4. Labour and Foreign Employment

While foreign employment remittances fueled domestic consumption, they also created a shortage of skilled labour in rural areas. Ram struggled to hire reliable workers because many young people preferred jobs abroad to working in processing plants.

5. Emerging Sectoral Issues

Climate change was affecting millet yields. Meanwhile, industrial infrastructure in rural areas lagged — frequent power cuts, poor road links, and a lack of cold storage facilities increased operating costs.

At the Crossroads

By 2024, Ram’s business was breaking even, but competition from cheaper imported flour was intensifying. He now faced a choice: invest in automation to reduce costs, expand into export markets, or diversify into other organic products such as buckwheat noodles and herbal tea. Each option carried risks, and the direction he chose would depend on how he read Nepal’s economic environment.

Questions:

  1. From the case, identify at least four components of Nepal’s economic environment that directly affect Ram’s business operations.

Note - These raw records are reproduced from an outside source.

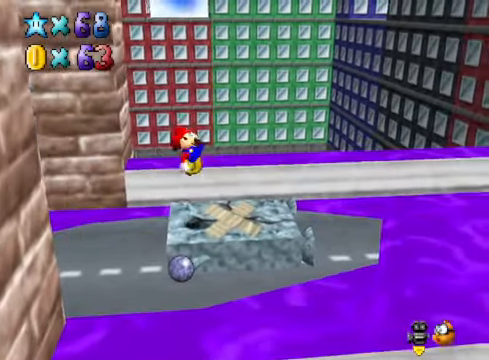
Gameplay with a controller (Xbox layout); each line is a JSON object with the inputs held at the frame after it. "events" lists button and stick changes between this image and that frame as [ms after this image, input, new state], when the widget could be followed in between.
{"buttons": [], "left_stick": "center", "right_stick": "center", "events": [[201, "A", "down"], [201, "X", "down"], [267, "A", "up"], [267, "X", "up"]]}
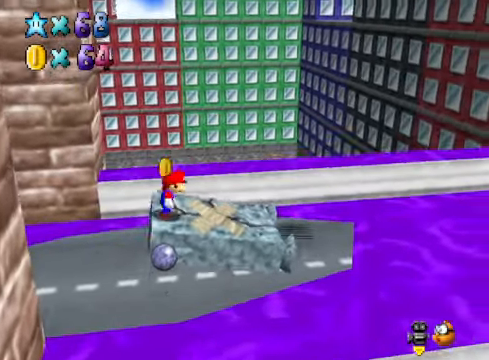
{"buttons": ["A"], "left_stick": "left", "right_stick": "center", "events": [[134, "A", "down"], [134, "X", "down"], [234, "A", "up"], [234, "X", "up"], [368, "left_stick", "left"], [434, "A", "down"]]}
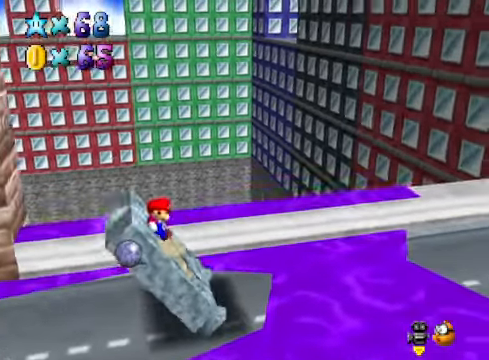
{"buttons": ["A"], "left_stick": "left", "right_stick": "center", "events": [[201, "A", "up"], [267, "A", "down"]]}
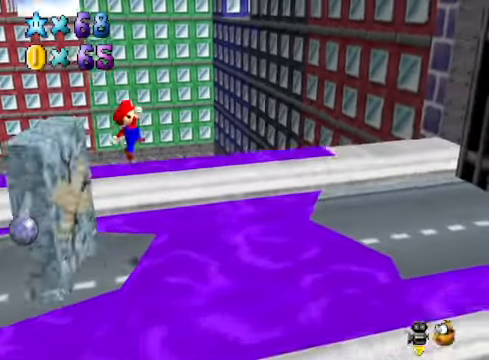
{"buttons": [], "left_stick": "left", "right_stick": "center", "events": [[368, "A", "up"]]}
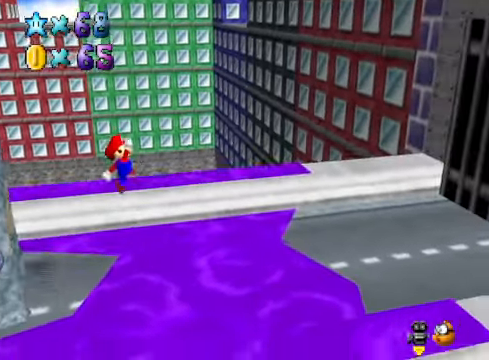
{"buttons": [], "left_stick": "left", "right_stick": "center", "events": [[167, "X", "down"], [234, "X", "up"]]}
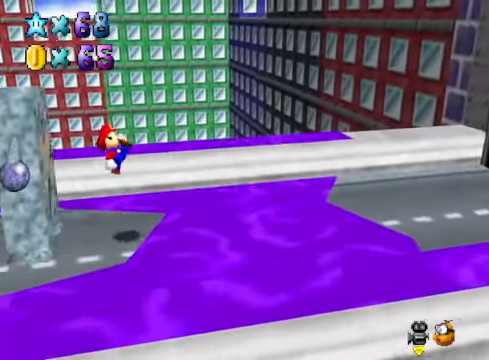
{"buttons": [], "left_stick": "center", "right_stick": "down-left", "events": [[201, "left_stick", "center"], [234, "right_stick", "down-left"], [367, "right_stick", "center"], [468, "right_stick", "down-left"]]}
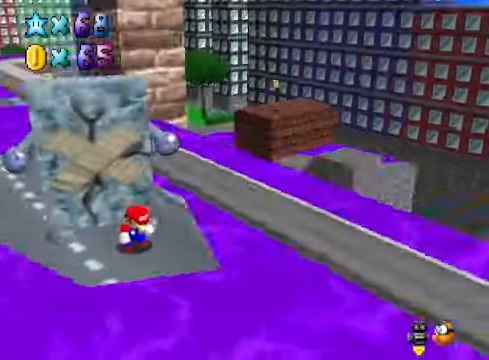
{"buttons": ["A"], "left_stick": "up", "right_stick": "center", "events": [[33, "left_stick", "right"], [100, "right_stick", "center"], [301, "left_stick", "up-right"], [435, "left_stick", "up"], [501, "A", "down"]]}
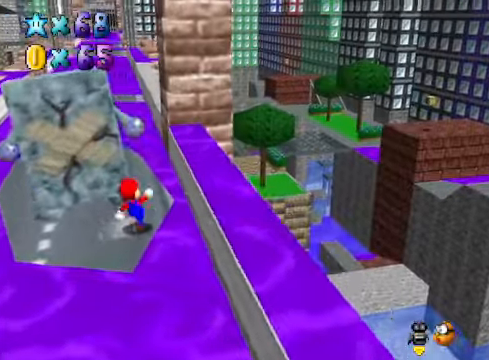
{"buttons": [], "left_stick": "left", "right_stick": "center", "events": [[268, "A", "up"], [301, "left_stick", "up-left"], [468, "left_stick", "left"]]}
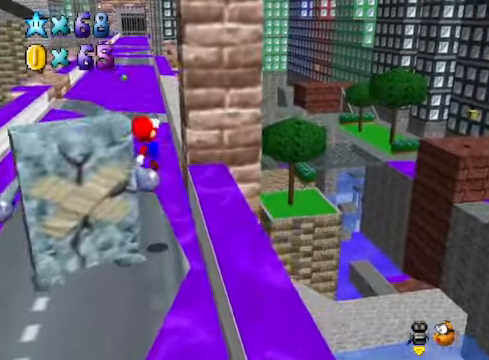
{"buttons": [], "left_stick": "left", "right_stick": "center", "events": [[167, "X", "down"], [268, "X", "up"]]}
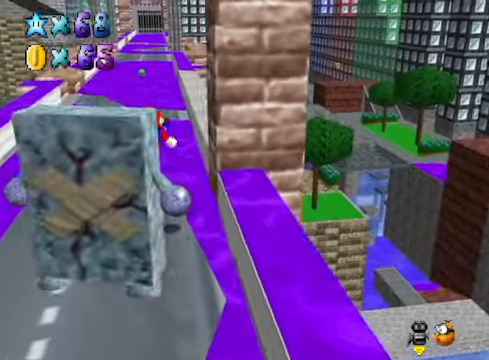
{"buttons": [], "left_stick": "left", "right_stick": "center", "events": [[301, "A", "down"], [401, "A", "up"]]}
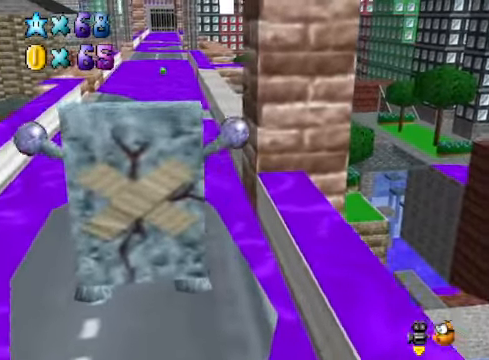
{"buttons": ["A"], "left_stick": "center", "right_stick": "center", "events": [[167, "left_stick", "center"], [434, "A", "down"]]}
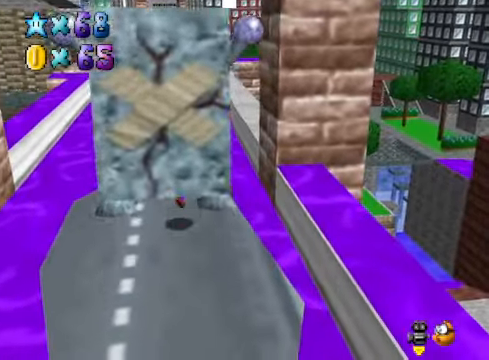
{"buttons": [], "left_stick": "center", "right_stick": "center", "events": [[167, "X", "down"], [201, "A", "up"], [301, "X", "up"]]}
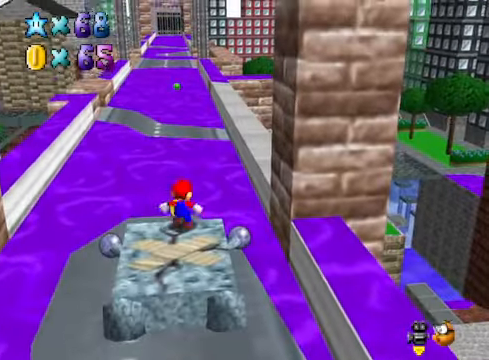
{"buttons": [], "left_stick": "center", "right_stick": "center", "events": [[134, "A", "down"], [134, "X", "down"], [201, "left_stick", "down"], [234, "X", "up"], [267, "A", "up"], [434, "left_stick", "center"]]}
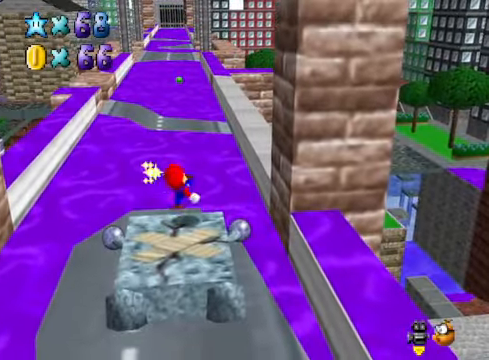
{"buttons": ["A", "L2"], "left_stick": "center", "right_stick": "center", "events": [[34, "A", "down"], [34, "X", "down"], [100, "A", "up"], [100, "X", "up"], [468, "A", "down"], [501, "L2", "down"]]}
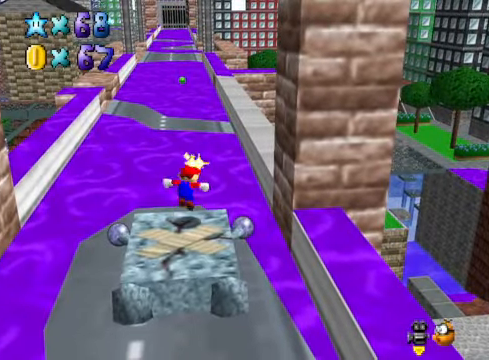
{"buttons": [], "left_stick": "center", "right_stick": "right", "events": [[67, "A", "up"], [201, "L2", "up"], [267, "right_stick", "down-right"], [401, "right_stick", "center"], [501, "right_stick", "right"]]}
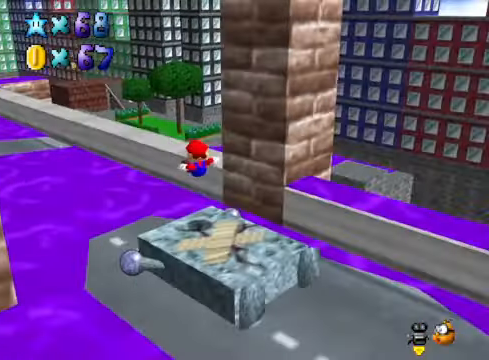
{"buttons": [], "left_stick": "center", "right_stick": "center", "events": [[201, "right_stick", "center"]]}
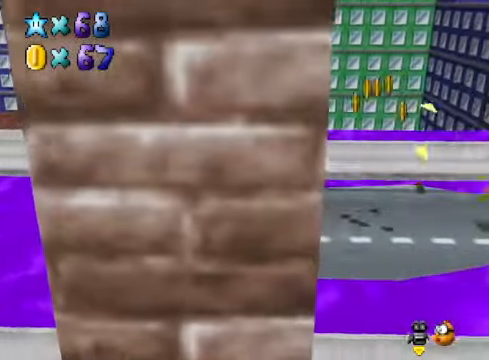
{"buttons": [], "left_stick": "down-right", "right_stick": "center", "events": [[434, "left_stick", "down-right"]]}
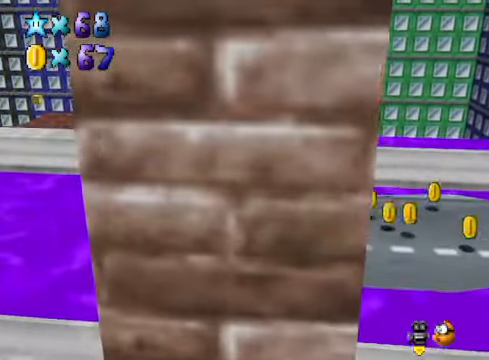
{"buttons": [], "left_stick": "down-right", "right_stick": "center", "events": []}
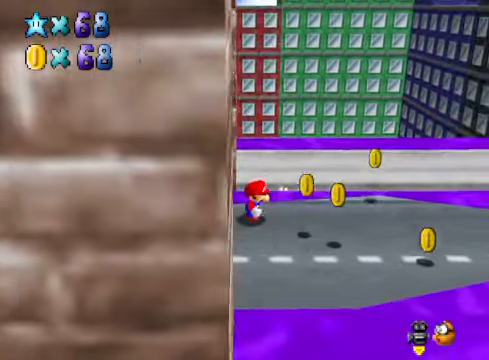
{"buttons": [], "left_stick": "center", "right_stick": "center", "events": [[468, "left_stick", "center"]]}
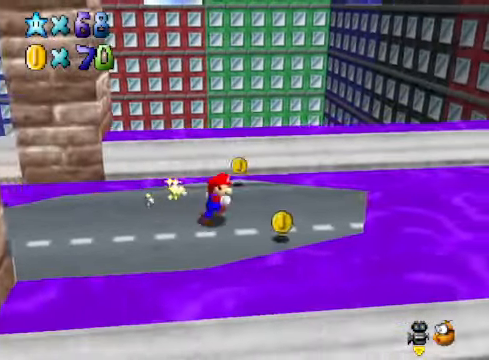
{"buttons": [], "left_stick": "down", "right_stick": "center", "events": [[67, "left_stick", "right"], [234, "left_stick", "center"], [401, "left_stick", "down"]]}
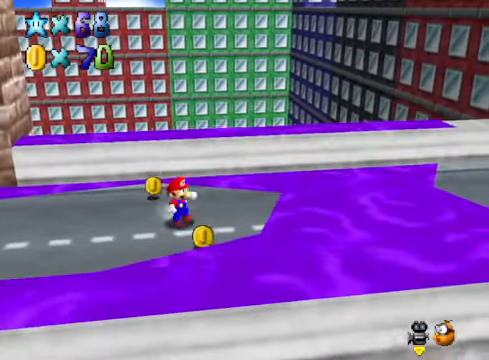
{"buttons": [], "left_stick": "center", "right_stick": "center", "events": [[34, "left_stick", "center"]]}
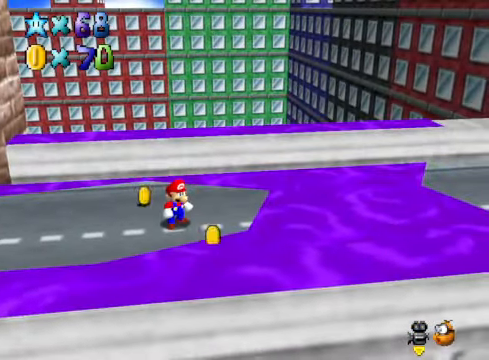
{"buttons": [], "left_stick": "center", "right_stick": "down-left", "events": [[100, "left_stick", "up-left"], [167, "right_stick", "down-left"], [267, "left_stick", "center"], [300, "right_stick", "center"], [434, "right_stick", "down-left"]]}
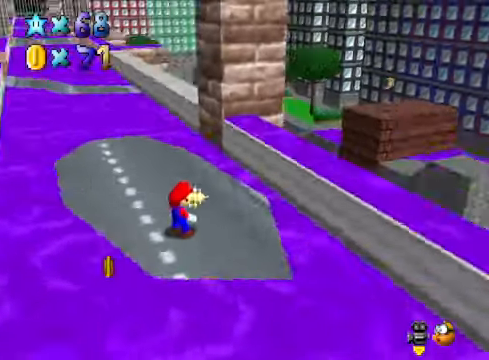
{"buttons": [], "left_stick": "center", "right_stick": "center", "events": [[33, "right_stick", "center"]]}
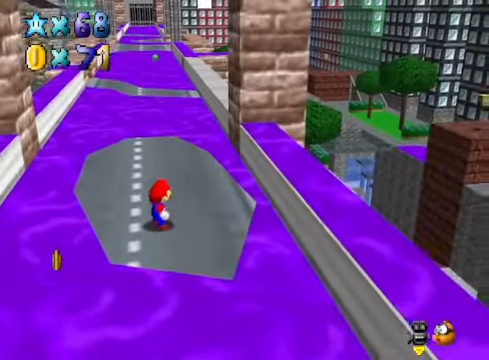
{"buttons": [], "left_stick": "center", "right_stick": "center", "events": [[67, "left_stick", "up"], [200, "left_stick", "center"]]}
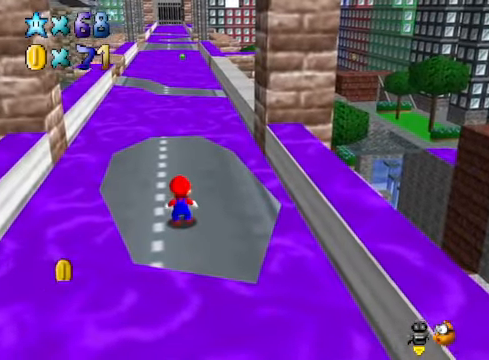
{"buttons": [], "left_stick": "center", "right_stick": "center", "events": []}
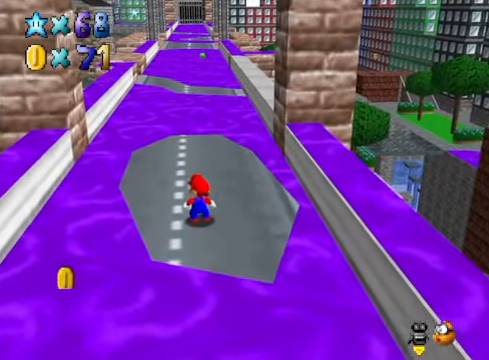
{"buttons": [], "left_stick": "up", "right_stick": "center", "events": [[133, "left_stick", "up-right"], [267, "left_stick", "up"]]}
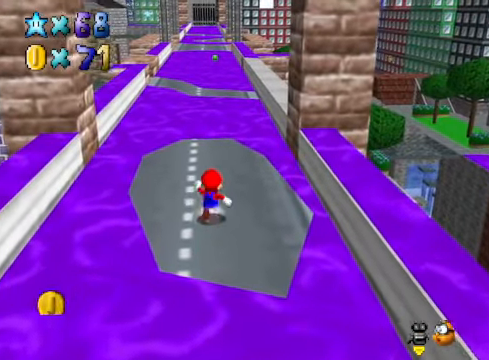
{"buttons": [], "left_stick": "up", "right_stick": "center", "events": [[167, "A", "down"], [267, "A", "up"]]}
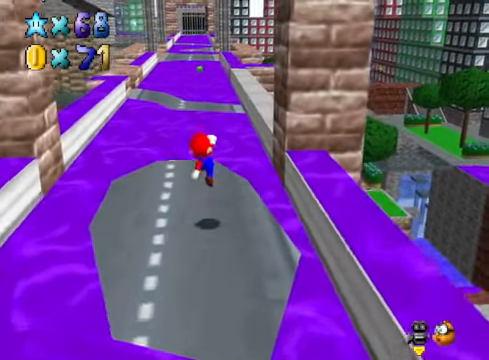
{"buttons": ["A"], "left_stick": "up-right", "right_stick": "center", "events": [[267, "A", "down"], [300, "left_stick", "up-right"]]}
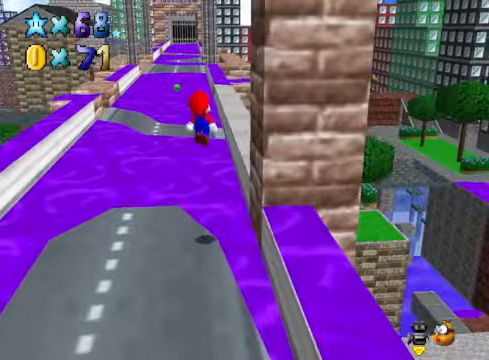
{"buttons": [], "left_stick": "down", "right_stick": "center", "events": [[67, "left_stick", "center"], [334, "left_stick", "down"], [367, "A", "up"]]}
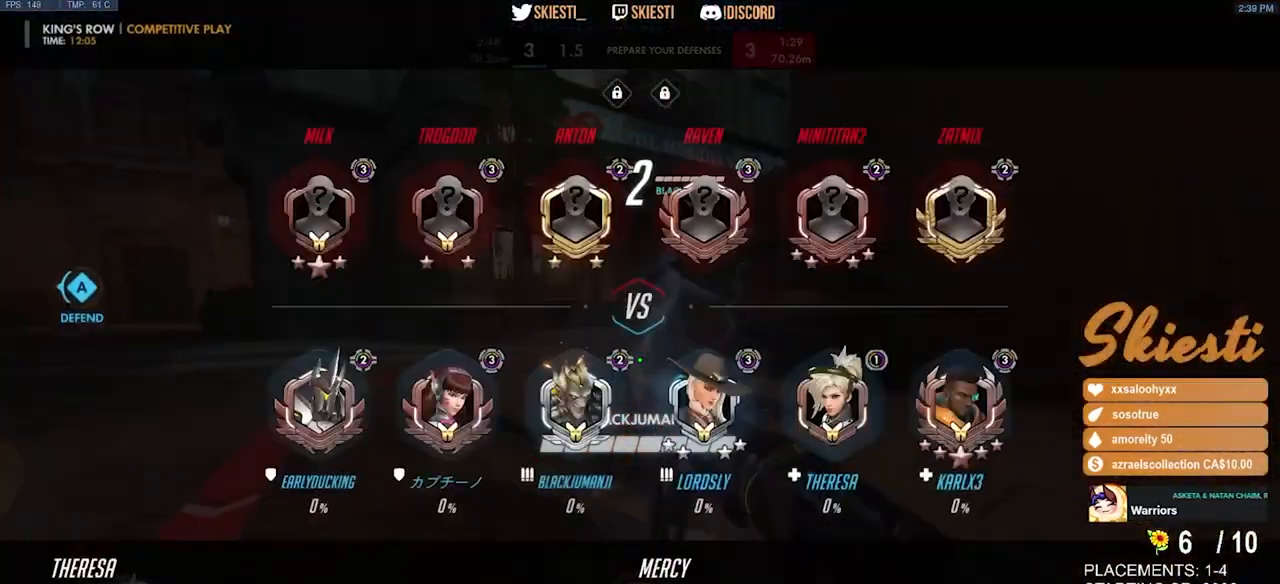
Gameplay with keyboard and mouse; each line is a JSON object with the keys and mouse buttons held at the frame after it. "events" lists presses ("down") and releases ("up") of "a", "ctrl", "d", "e", "q", "s", "shift", "space", "w", "mouse_left", "mouse_wheel", "mouse_right", "mouse_mb4" and "mouse_mb5" between this image and that frame as [ms after this image, input, new state], when the widget could be followed in between. "mouse_left", "mouse_wheel", "mouse_right", "mouse_mb4", "mouse_mb5" = the "left", "wheel", "right", "mb4", "mb5" buttons of the "mouse" list. No other keys are recorded. "wheel" means that the mouse wheel is clicked or scrolled. Mouse movement is not recorded.
{"keys": ["ctrl", "d"], "mouse": ["left"], "events": [[133, "d", "down"], [383, "s", "up"]]}
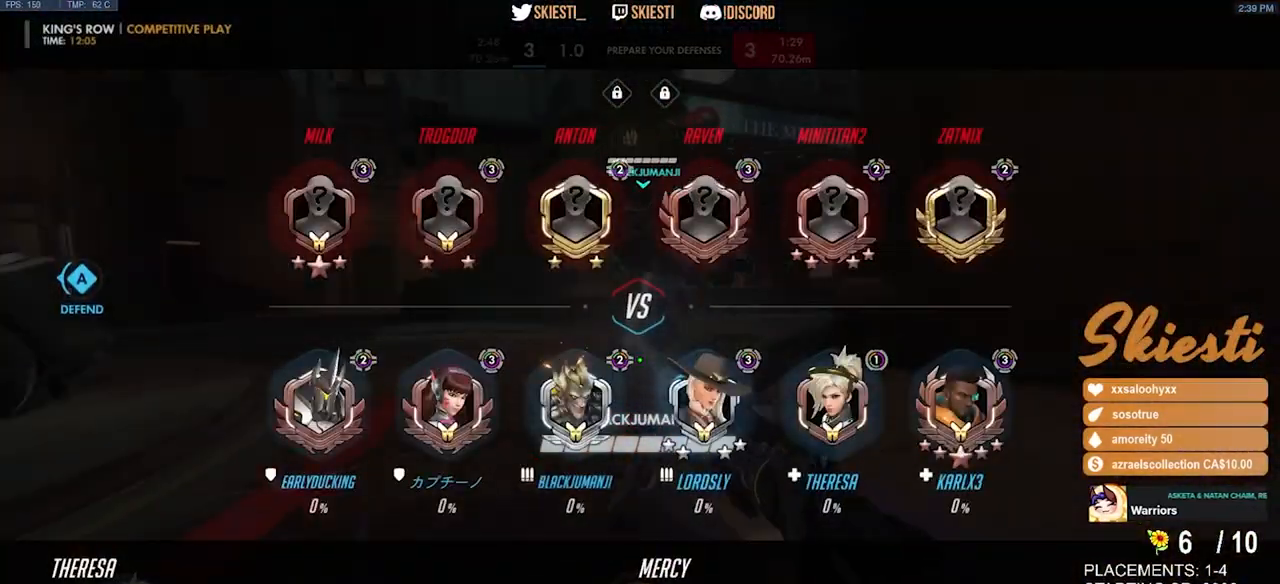
{"keys": ["ctrl", "d"], "mouse": ["left"], "events": []}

Explain briefly.
  2. Considering Nepal’s current economic policies and sectoral issues, which of the three options (automation, export expansion, diversification) would be most feasible for Ram, and why?
  3. How could government reforms in industrial policy, trade policy, and infrastructure improve the prospects of small rural-based industries like Ram’s? Provide specific suggestions.

Answers:

Qno 1: Components of Nepal’s Economic Environment Affecting Ram's Business

Lamjung resident Ram Prasad Gurung started a small agro-processing business to process millet into packaged health flour, targeting health-conscious urban consumers through his savings from foreign employment in Malaysia for 6 years. However, many components of Nepal's economic environment directly affect Ram's business operations, which are explained as follows:

1. Economic Condition:

This refers to the current state of the economy, including factors like income levels, distribution of wealth, and poverty. The case states that while national and per capita income had improved, income distribution remained uneven, with rural areas lagging behind cities. This condition directly affects Ram's business by limiting the size of his potential domestic market. Although he targets the growing urban middle class, the persistent rural poverty means a significant portion of the local population likely cannot afford his value-added, packaged health flour, constraining local demand.

2. Economic Policies:

This encompasses the fiscal, monetary, and industrial policies set by the government. The government's three-year plan, which emphasises agro-based industrialisation, and its industrial policy promoting SMEs with concessional loans are direct policy components. However, these policies negatively affect Ram's operations due to their poor implementation. The "tangled bureaucracy" makes it difficult for him to access the promised support, increasing the time, cost, and difficulty of securing financing to grow or sustain his business.

3. Economic Integration:

This refers to the extent of the economy's linkages with the global economy through trade, investment, and capital flows. Nepal's deep economic integration is evidenced by its heavy reliance on imports from India and China and the significant role of foreign employment remittances. This integration is a double-edged sword for Ram:

  • It makes his production costs unpredictable as he must import packaging and machinery, exposing him to fluctuating exchange rates.
  • It creates intense competition from "cheaper imported flour," which challenges his market position.
  • It leads to a shortage of skilled labour because young people are integrated into the global labour market, preferring jobs abroad over working in his plant.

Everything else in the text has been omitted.